In speaking about Amoris Laetitia (AL), he skips over this qualification which Pope St. John Paul made very clear in Familiaris Consortio #84, before reminding all of the Church’s long tradition of not admitting the divorced and invalidly remarried to Holy Communion:

“Pastors must know that for the sake of truth they are obliged to exercise careful discernment of situations. There is, in fact, a difference between those who have sincerely tried to save their first marriage and have been unjustly abandoned and those who, through their own grave fault, have destroyed a canonically valid marriage…”

Pope Francis now writes in AL about the reality that there are cases requiring discernment where a deep spiritual understanding of both justice and mercy is required, and which the rigorist, controlling personality may be unwilling to accept: the type of the “unjustly abandoned.”
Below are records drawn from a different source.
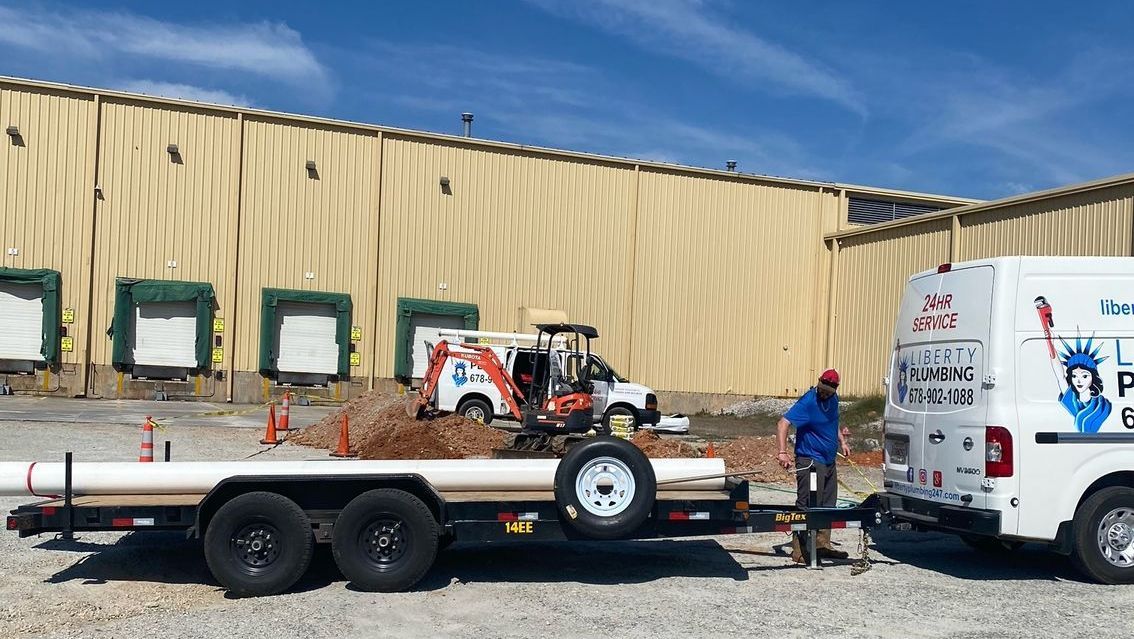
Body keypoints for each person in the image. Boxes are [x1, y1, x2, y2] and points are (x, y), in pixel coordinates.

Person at [776, 369, 851, 564]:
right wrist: (782, 452)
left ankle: (821, 545)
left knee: (828, 504)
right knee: (807, 503)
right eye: (821, 389)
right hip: (809, 459)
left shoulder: (834, 400)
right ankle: (800, 549)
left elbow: (833, 422)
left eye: (828, 391)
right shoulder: (808, 401)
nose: (823, 393)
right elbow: (783, 423)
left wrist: (842, 442)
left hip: (828, 460)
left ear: (835, 389)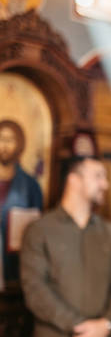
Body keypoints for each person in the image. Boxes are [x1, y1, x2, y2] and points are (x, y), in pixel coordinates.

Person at [20, 155, 111, 337]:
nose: (105, 184)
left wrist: (105, 326)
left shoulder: (109, 232)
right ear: (74, 180)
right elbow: (35, 290)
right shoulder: (39, 229)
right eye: (98, 176)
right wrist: (83, 328)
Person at [0, 119, 42, 287]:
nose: (3, 145)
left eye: (9, 140)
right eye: (1, 139)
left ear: (19, 144)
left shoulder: (30, 185)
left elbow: (36, 228)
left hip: (15, 268)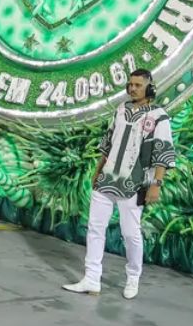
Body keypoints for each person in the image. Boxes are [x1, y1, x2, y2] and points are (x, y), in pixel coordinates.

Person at [63, 69, 176, 300]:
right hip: (107, 179)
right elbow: (108, 142)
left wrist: (156, 184)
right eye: (130, 84)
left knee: (130, 234)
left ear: (149, 88)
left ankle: (133, 277)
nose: (132, 88)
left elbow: (163, 150)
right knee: (95, 228)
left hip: (134, 183)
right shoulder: (121, 110)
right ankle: (92, 279)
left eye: (137, 85)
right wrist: (97, 171)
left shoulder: (159, 116)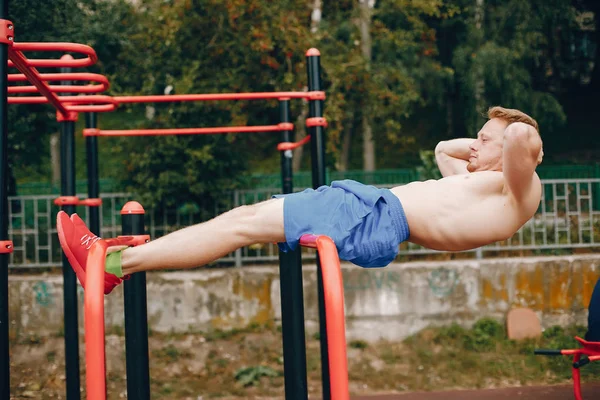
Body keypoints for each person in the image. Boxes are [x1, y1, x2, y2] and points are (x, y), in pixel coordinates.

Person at [57, 106, 544, 294]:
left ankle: (116, 261)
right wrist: (489, 143)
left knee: (239, 225)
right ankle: (121, 261)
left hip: (374, 215)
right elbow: (443, 149)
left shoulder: (518, 191)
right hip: (370, 209)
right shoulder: (476, 182)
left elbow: (521, 138)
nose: (472, 145)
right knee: (243, 220)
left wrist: (513, 137)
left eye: (483, 139)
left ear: (513, 155)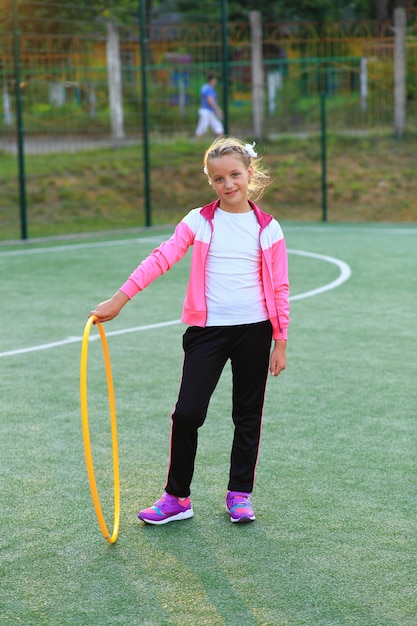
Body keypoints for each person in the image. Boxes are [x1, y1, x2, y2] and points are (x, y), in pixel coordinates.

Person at [89, 136, 290, 525]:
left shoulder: (269, 229)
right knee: (186, 414)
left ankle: (239, 494)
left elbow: (279, 287)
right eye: (218, 178)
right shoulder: (198, 221)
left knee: (247, 414)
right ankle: (177, 498)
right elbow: (161, 258)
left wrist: (280, 341)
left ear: (250, 174)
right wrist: (119, 299)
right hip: (207, 333)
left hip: (255, 331)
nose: (228, 184)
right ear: (210, 181)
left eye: (234, 175)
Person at [195, 74, 224, 138]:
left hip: (210, 111)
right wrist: (217, 110)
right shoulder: (209, 89)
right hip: (207, 111)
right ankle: (197, 143)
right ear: (212, 80)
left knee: (218, 127)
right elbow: (210, 101)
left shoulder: (205, 87)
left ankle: (222, 144)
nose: (216, 81)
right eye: (215, 79)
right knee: (202, 128)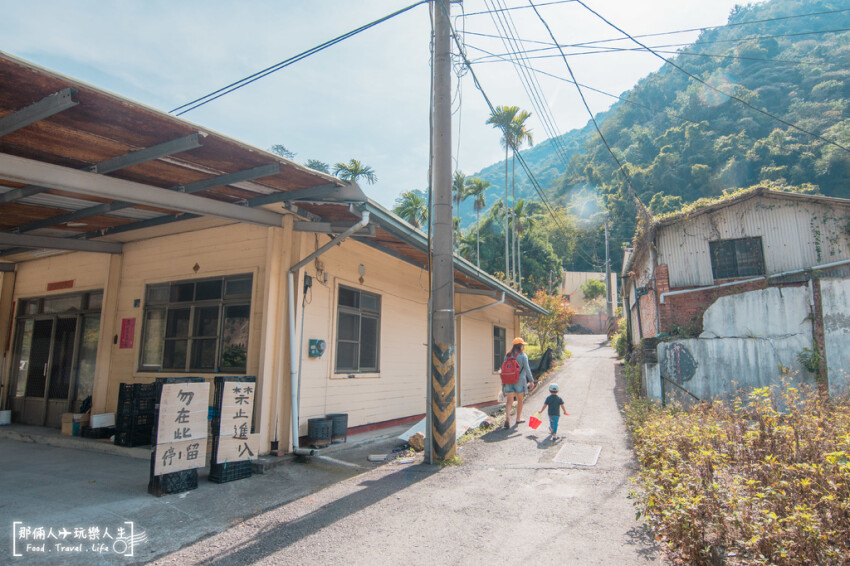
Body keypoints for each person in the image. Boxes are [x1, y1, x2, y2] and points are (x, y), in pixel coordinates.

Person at [503, 337, 534, 429]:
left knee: (509, 401)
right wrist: (531, 380)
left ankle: (507, 417)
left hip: (508, 380)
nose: (523, 347)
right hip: (519, 381)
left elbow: (504, 369)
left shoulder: (507, 355)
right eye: (523, 345)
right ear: (520, 346)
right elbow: (527, 369)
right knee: (520, 400)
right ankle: (518, 419)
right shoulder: (523, 356)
St. John Paul already allowed the divorced and remarried (in cases when best for the children) to Holy Communion when they agree to live as brother and sister. So, the Church admits that there can be cases of adultery (defined as being divorced and invalidly remarried) which are not strong enough to be considered mortal sin and inadmissible to Holy Communion – in this case, living as a civilly-married couple but not engaging in conjugal relations.
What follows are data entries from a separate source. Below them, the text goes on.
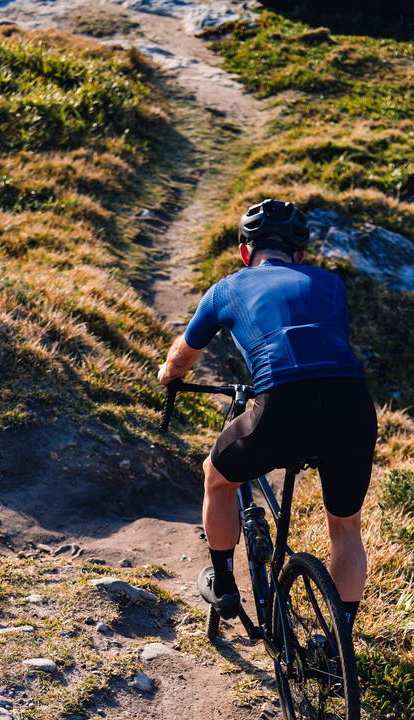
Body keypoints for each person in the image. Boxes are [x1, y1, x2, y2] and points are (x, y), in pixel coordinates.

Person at [157, 198, 377, 630]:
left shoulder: (226, 289)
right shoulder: (331, 283)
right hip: (352, 403)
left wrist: (169, 374)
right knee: (346, 528)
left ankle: (223, 583)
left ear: (245, 252)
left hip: (282, 401)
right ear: (300, 256)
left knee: (216, 475)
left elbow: (184, 354)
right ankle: (338, 641)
So now, Pope Francis takes us further along into discernment to find those who have been egregiously abandoned but who, for the good of the children, engage in activities available to them to safeguard the children. This is the case where the husband runs off abandoning his family, remarries a wealthy woman for the allure of her money, and has another family with this wealthy woman, leaving his valid wife and three children alone on a farm deep in the Amazon, without access to priests, where such husbandless families are vulnerable to evil. A good, non-Catholic man comes along, and having love and compassion for her and her family, and desiring children with her in addition to her own and being a man of great virtue, marries her and protects the family. Is this adultery? I might consider that it could even be a lesser grade of adultery than that which still exists in the divorced and invalidly remarried who are living as brother and sister as a civilly-married couple, in a safe and modern urban city with access to many priests and services, for the sake of the children, but who are no longer having conjugal relations.

And so, I think Raymond Card. Burke is missing out on understanding scenarios like this one.  Where the Blessed Sacrament helps the civilly-married, non-conjugating couple keep from falling into mortal sin for love of Jesus, the same could help the abandoned wife and mother, who is called in her heart to metanoia, strive for perfection and obtain a non-conjugal agreement later when her children are older.  This process might speed along if by her attachment to Jesus in the Blessed Sacrament, who never abandoned her, she also converts her husband to the Faith, and he then desires to become obedient.

Just like violating the commandment not to kill can have cases where killing is not a mortal sin [self defense, “just cause” military action], there might be be cases, IMHO, where what the Church defines as adultery may not necessarily be mortal sin. Yes, it is adultery, but is it venial instead of mortal if the intention of the second marriage was the securing of a bond required for the defense or protection of her children? This requires Magisterial discernment.

This, I believe, is Pope Francis’ rendering of the wishes of the Holy Spirit in Amoris Laetitia .  Not that the divorced and remarried may be admitted, as a new rule, to Holy Communion.  No!  But that the abandoned may not also be abandoned by the Church and by Jesus in the Blessed Sacrament when she, in her abandonment, dire fear and defense of her children,  needed Him the most.